Inspired by feminist scholar Chizuko Ueno’s statement that “women are not a gender, but a condition,” Joy Island Lei’s Pink Fantasy explores the gendered circumstances, identity, and awakening of subjectivity among East Asian women—particularly Chinese women—who migrate to major overseas cities. While leaving familiar environments in pursuit of new possibilities, including economic opportunities, family life, and personal growth, they often encounter gendered structural constraints. The artist is herself part of this condition and appears as one of the subjects.
To date, all participants in the project are Chinese women born between 1960 and 2000, currently living in New York.
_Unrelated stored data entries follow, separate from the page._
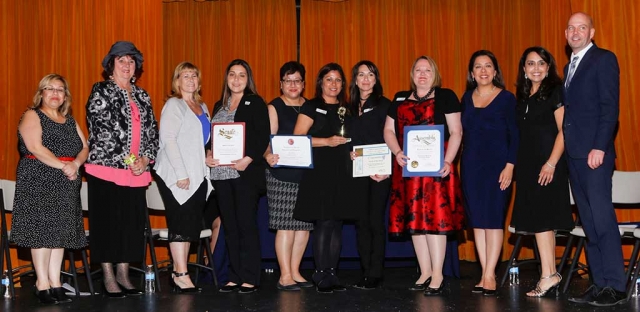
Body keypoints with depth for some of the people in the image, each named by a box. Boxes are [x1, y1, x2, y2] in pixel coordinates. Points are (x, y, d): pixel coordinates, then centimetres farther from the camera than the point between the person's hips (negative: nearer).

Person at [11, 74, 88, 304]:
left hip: (66, 183, 6)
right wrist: (63, 166, -19)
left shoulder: (69, 120, 18)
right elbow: (35, 148, -14)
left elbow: (84, 147, 10)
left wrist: (76, 163, -12)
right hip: (39, 181, -6)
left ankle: (55, 283, 9)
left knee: (61, 232, 4)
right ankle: (42, 285, -1)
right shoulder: (32, 116, -1)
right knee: (42, 231, -6)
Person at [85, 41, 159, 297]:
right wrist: (126, 159, -14)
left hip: (136, 171, 5)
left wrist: (145, 159, -3)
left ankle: (123, 276, 16)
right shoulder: (101, 91, -1)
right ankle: (109, 278, 6)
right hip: (106, 169, -5)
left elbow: (152, 131, 14)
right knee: (107, 223, -1)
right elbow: (100, 128, -10)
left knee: (132, 223, 7)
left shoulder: (142, 96, 16)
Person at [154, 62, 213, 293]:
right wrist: (181, 174, -19)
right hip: (177, 175, -7)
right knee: (181, 224, -7)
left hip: (198, 175, 7)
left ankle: (178, 272, 12)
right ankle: (181, 275, -4)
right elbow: (168, 139, -13)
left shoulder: (202, 107, 17)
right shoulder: (173, 105, -4)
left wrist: (208, 159, 7)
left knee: (191, 225, 6)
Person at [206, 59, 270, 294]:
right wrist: (208, 154, -3)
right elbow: (211, 136, 17)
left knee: (246, 224, -5)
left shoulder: (255, 103, 1)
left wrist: (249, 159, -19)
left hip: (246, 173, -6)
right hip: (221, 173, 6)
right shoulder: (219, 106, 19)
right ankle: (235, 277, 14)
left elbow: (263, 137, -7)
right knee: (229, 226, 7)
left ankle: (250, 279, 1)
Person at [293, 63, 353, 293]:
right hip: (318, 172, -6)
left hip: (341, 173, 6)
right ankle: (321, 276, -1)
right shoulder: (311, 107, 1)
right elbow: (297, 138, -8)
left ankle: (332, 274, 13)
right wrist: (327, 141, -16)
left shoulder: (345, 109, 17)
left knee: (337, 224, 6)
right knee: (324, 223, -9)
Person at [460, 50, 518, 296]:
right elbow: (463, 133, 12)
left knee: (493, 218, -5)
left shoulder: (506, 98, -2)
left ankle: (489, 275, -2)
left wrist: (510, 166, -14)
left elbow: (514, 135, -5)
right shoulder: (467, 98, 11)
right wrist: (460, 161, 3)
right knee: (477, 219, 4)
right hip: (470, 165, 4)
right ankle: (485, 274, 10)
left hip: (496, 165, -4)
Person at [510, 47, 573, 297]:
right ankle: (550, 277, 11)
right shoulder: (522, 97, 15)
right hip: (527, 164, 7)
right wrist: (515, 166, 11)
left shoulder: (555, 91, -5)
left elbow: (563, 130, -12)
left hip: (547, 164, -7)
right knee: (542, 220, 7)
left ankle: (548, 276, -9)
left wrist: (552, 163, -20)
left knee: (540, 218, -11)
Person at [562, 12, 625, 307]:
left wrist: (599, 148, -19)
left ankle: (615, 286, -4)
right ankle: (599, 283, 12)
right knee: (588, 223, 8)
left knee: (602, 219, -9)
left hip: (594, 153, -8)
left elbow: (610, 107, -12)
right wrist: (567, 150, 9)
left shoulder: (604, 59, -3)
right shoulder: (569, 66, 20)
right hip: (574, 155, 8)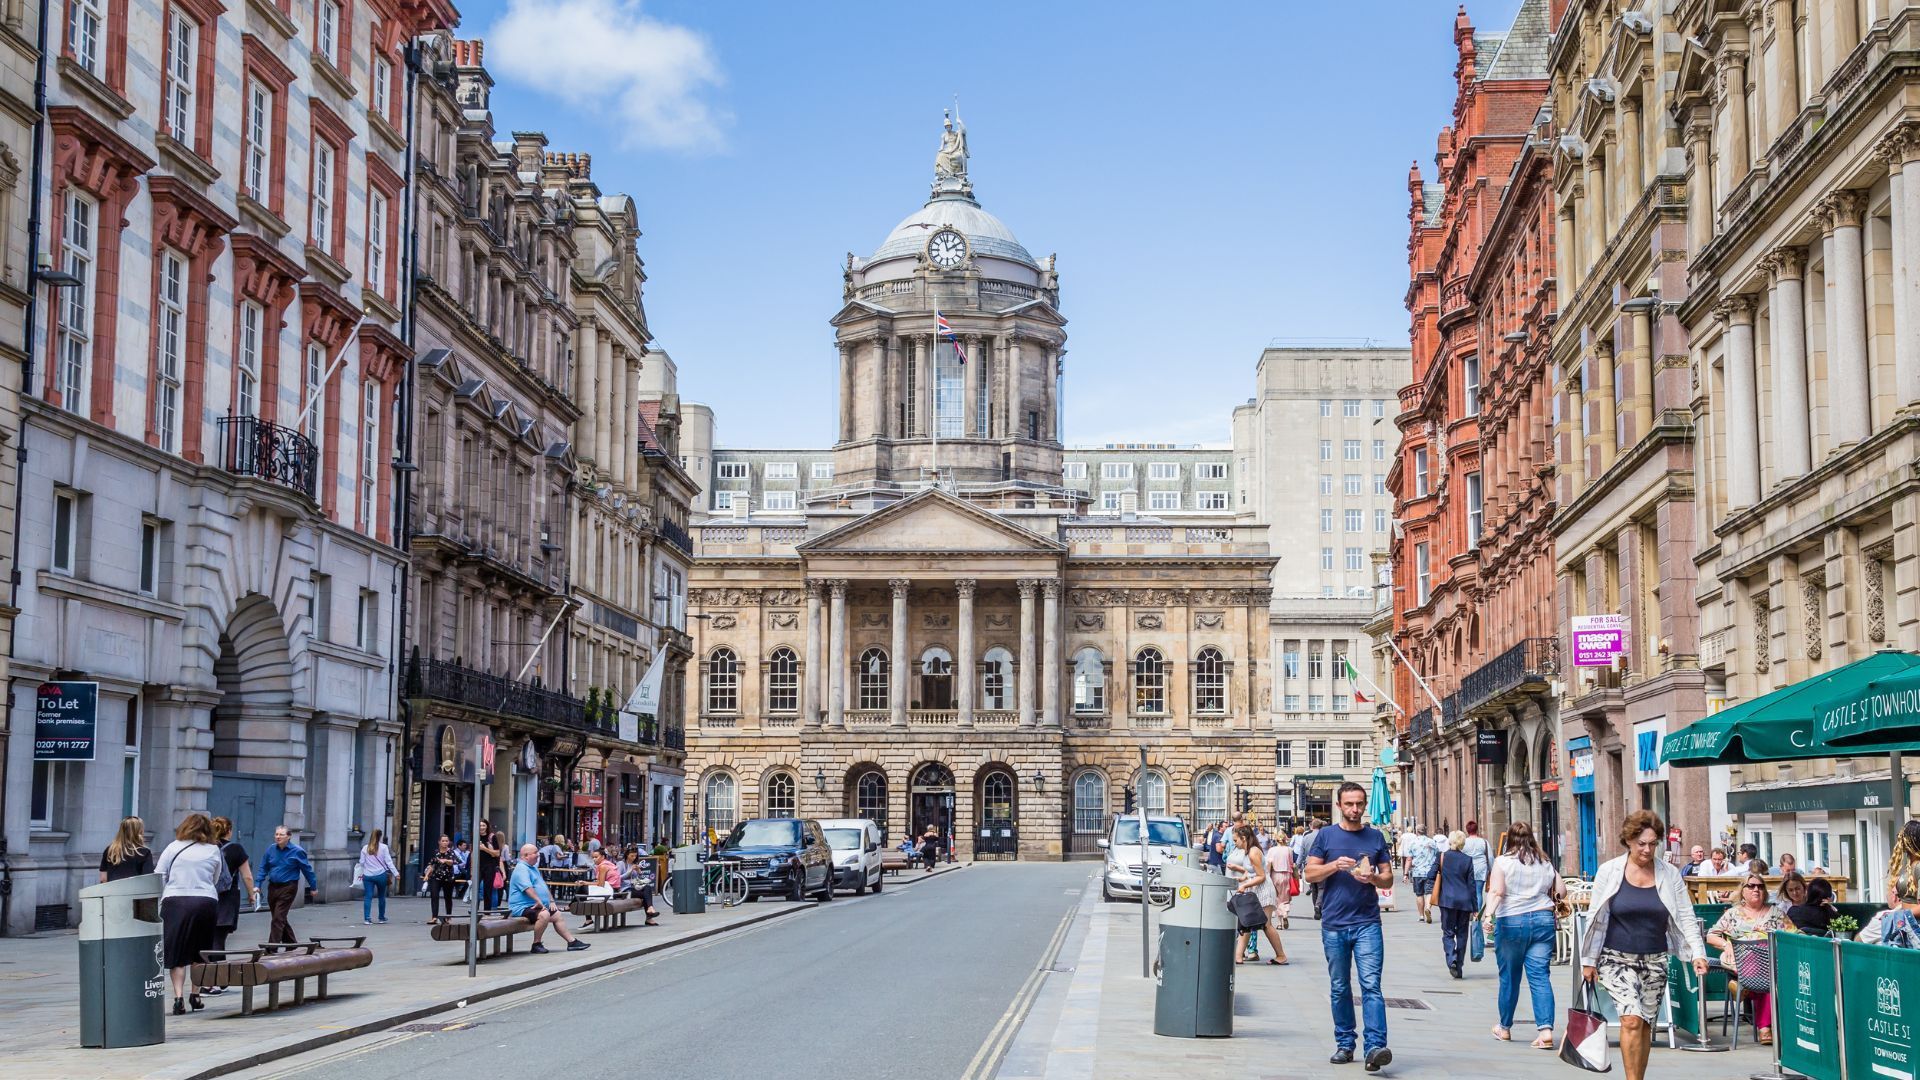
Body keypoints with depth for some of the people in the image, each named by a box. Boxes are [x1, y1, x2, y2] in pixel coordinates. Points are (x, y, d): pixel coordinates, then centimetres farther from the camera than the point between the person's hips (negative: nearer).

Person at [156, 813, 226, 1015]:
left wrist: (159, 900, 12)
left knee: (176, 953, 2)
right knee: (200, 953, 14)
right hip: (206, 902, 1)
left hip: (175, 902, -1)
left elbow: (159, 876, 3)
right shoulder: (214, 851, 7)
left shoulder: (173, 848, 4)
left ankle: (179, 997, -10)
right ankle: (195, 996, 16)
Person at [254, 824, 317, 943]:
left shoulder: (297, 851, -8)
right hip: (273, 887, 6)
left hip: (288, 888, -6)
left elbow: (307, 870, -1)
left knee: (278, 918, -12)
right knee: (280, 918, 15)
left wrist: (313, 888, 4)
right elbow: (263, 868, 9)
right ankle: (291, 943, 30)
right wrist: (257, 885, -2)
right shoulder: (271, 850, 3)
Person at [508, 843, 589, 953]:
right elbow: (528, 888, -27)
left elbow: (544, 886, 27)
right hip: (523, 907, -11)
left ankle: (572, 941, 11)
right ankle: (536, 945, -22)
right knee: (544, 914, -33)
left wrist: (551, 901, 16)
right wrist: (539, 902, -31)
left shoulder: (533, 868, 22)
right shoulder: (521, 869, -14)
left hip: (539, 906, 11)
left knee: (558, 915, 8)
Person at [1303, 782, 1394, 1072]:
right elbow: (1310, 874, 3)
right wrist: (1335, 866, -14)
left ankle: (1375, 1047, -18)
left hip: (1367, 923, -1)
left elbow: (1388, 879, 10)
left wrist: (1372, 878, -12)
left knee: (1371, 985, -11)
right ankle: (1344, 1044, 19)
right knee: (1339, 989, 9)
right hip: (1334, 925, 1)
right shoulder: (1325, 835, 7)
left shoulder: (1375, 837, 9)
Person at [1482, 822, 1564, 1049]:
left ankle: (1505, 1028, 25)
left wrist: (1489, 915, -25)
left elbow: (1496, 892, -16)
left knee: (1509, 977, 10)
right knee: (1540, 976, -1)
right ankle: (1545, 1029, -15)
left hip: (1511, 922, -2)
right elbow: (1562, 891, 11)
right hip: (1543, 920, 2)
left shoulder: (1503, 862, -2)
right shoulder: (1544, 863, 9)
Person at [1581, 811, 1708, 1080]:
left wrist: (1697, 953, -10)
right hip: (1617, 958, -3)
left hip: (1654, 961, 3)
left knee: (1645, 1026, 8)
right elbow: (1596, 918, 3)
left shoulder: (1670, 874, 2)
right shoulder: (1609, 871, -3)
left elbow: (1685, 917, 3)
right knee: (1631, 1019, -18)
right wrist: (1588, 960, 4)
Each participant represents specific themes, including family of origin, identity and career anxiety, marriage, intimacy, and reproductive pressure, as well as gender identity, feminist awakening, and cultural belonging.
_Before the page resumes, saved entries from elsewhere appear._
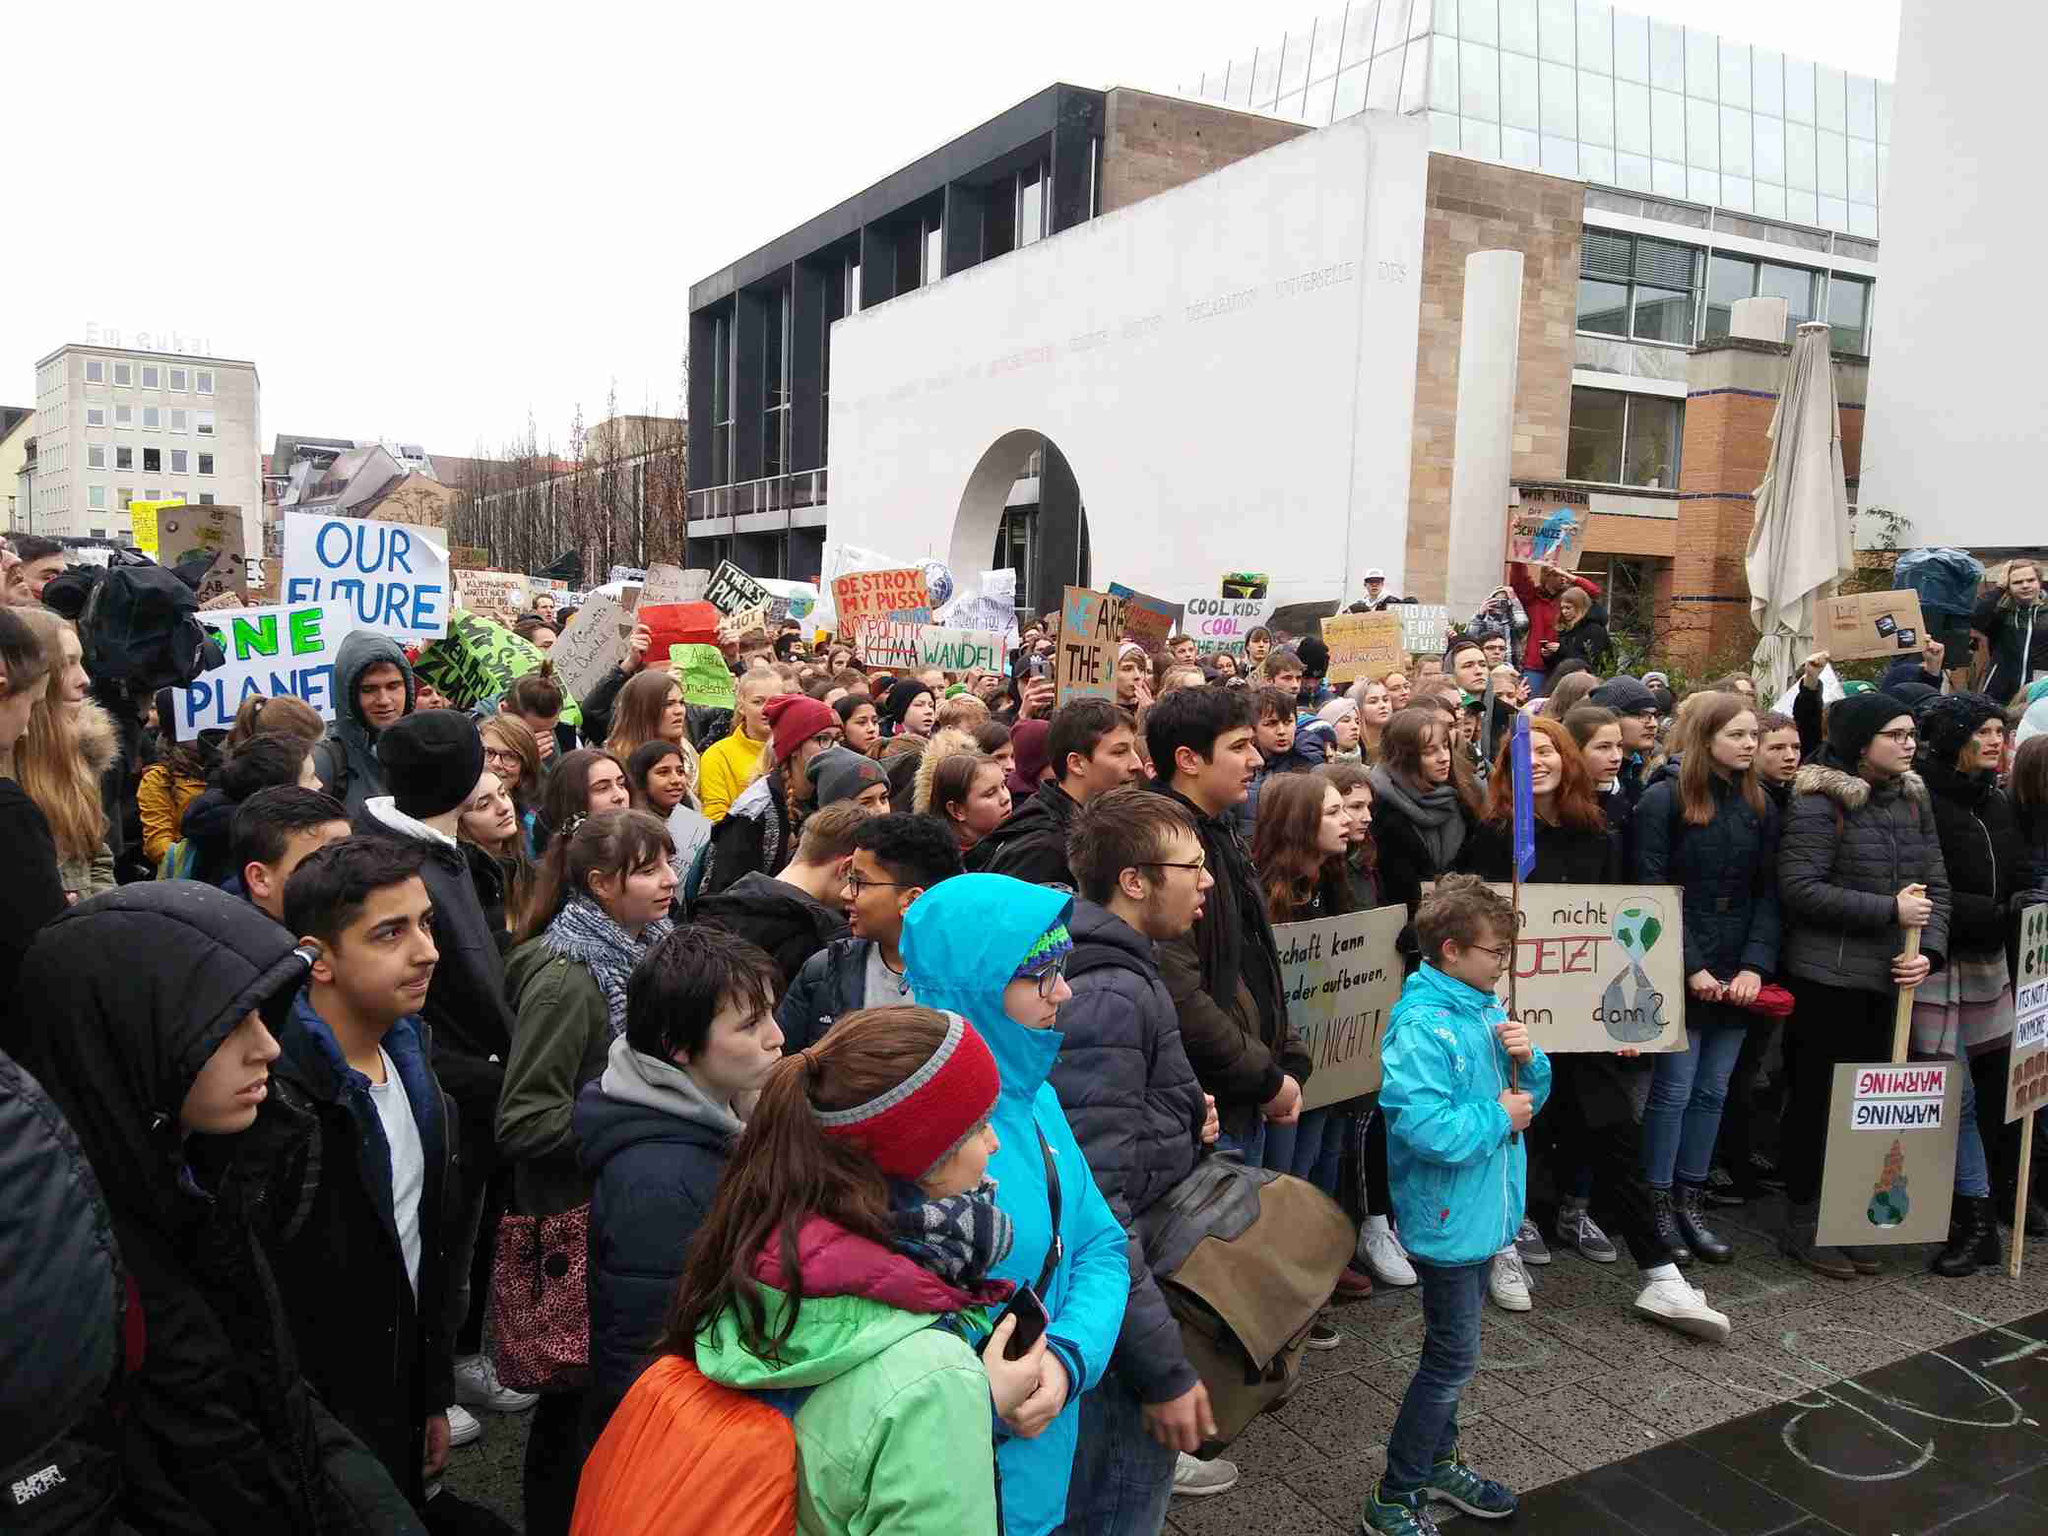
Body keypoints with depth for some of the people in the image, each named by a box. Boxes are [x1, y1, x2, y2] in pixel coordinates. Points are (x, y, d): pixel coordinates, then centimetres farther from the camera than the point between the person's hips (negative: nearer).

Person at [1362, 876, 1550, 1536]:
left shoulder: (1487, 1009, 5)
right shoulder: (1420, 1026, -23)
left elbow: (1529, 1095, 14)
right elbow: (1423, 1125, -33)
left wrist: (1527, 1059, -8)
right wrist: (1498, 1118, -19)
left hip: (1484, 1212, 8)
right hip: (1448, 1220, -8)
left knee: (1451, 1351, 21)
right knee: (1454, 1360, 1)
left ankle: (1437, 1461, 39)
The project combines staged photography with metaphorical visual elements. Each participant is invited into the studio for a portrait session preceded by in-depth conversations, which are later incorporated as oral histories in the accompanying photobook. In addition to portraits, Joy Island photographs close-ups of body parts—most often hands. Pink is deliberately used as the unified background color to examine its stereotypical association with femininity. Participants are also invited to select a fruit that represents themselves, which appears in the image. Like pink, fruit is frequently linked to women in literature, film, and everyday language, where women are often compared to juicy, sensual fruits. These metaphors subtly reveal social discipline and the influence of the male gaze.
The series is collected in a photobook of the same title and has been exhibited at Cambridge Photography Gallery in the UK, Chateau Gallery and SVA Gramercy Gallery in New York, Photofairs Shanghai, and the Chania International Photo Festival in Chania, Greece.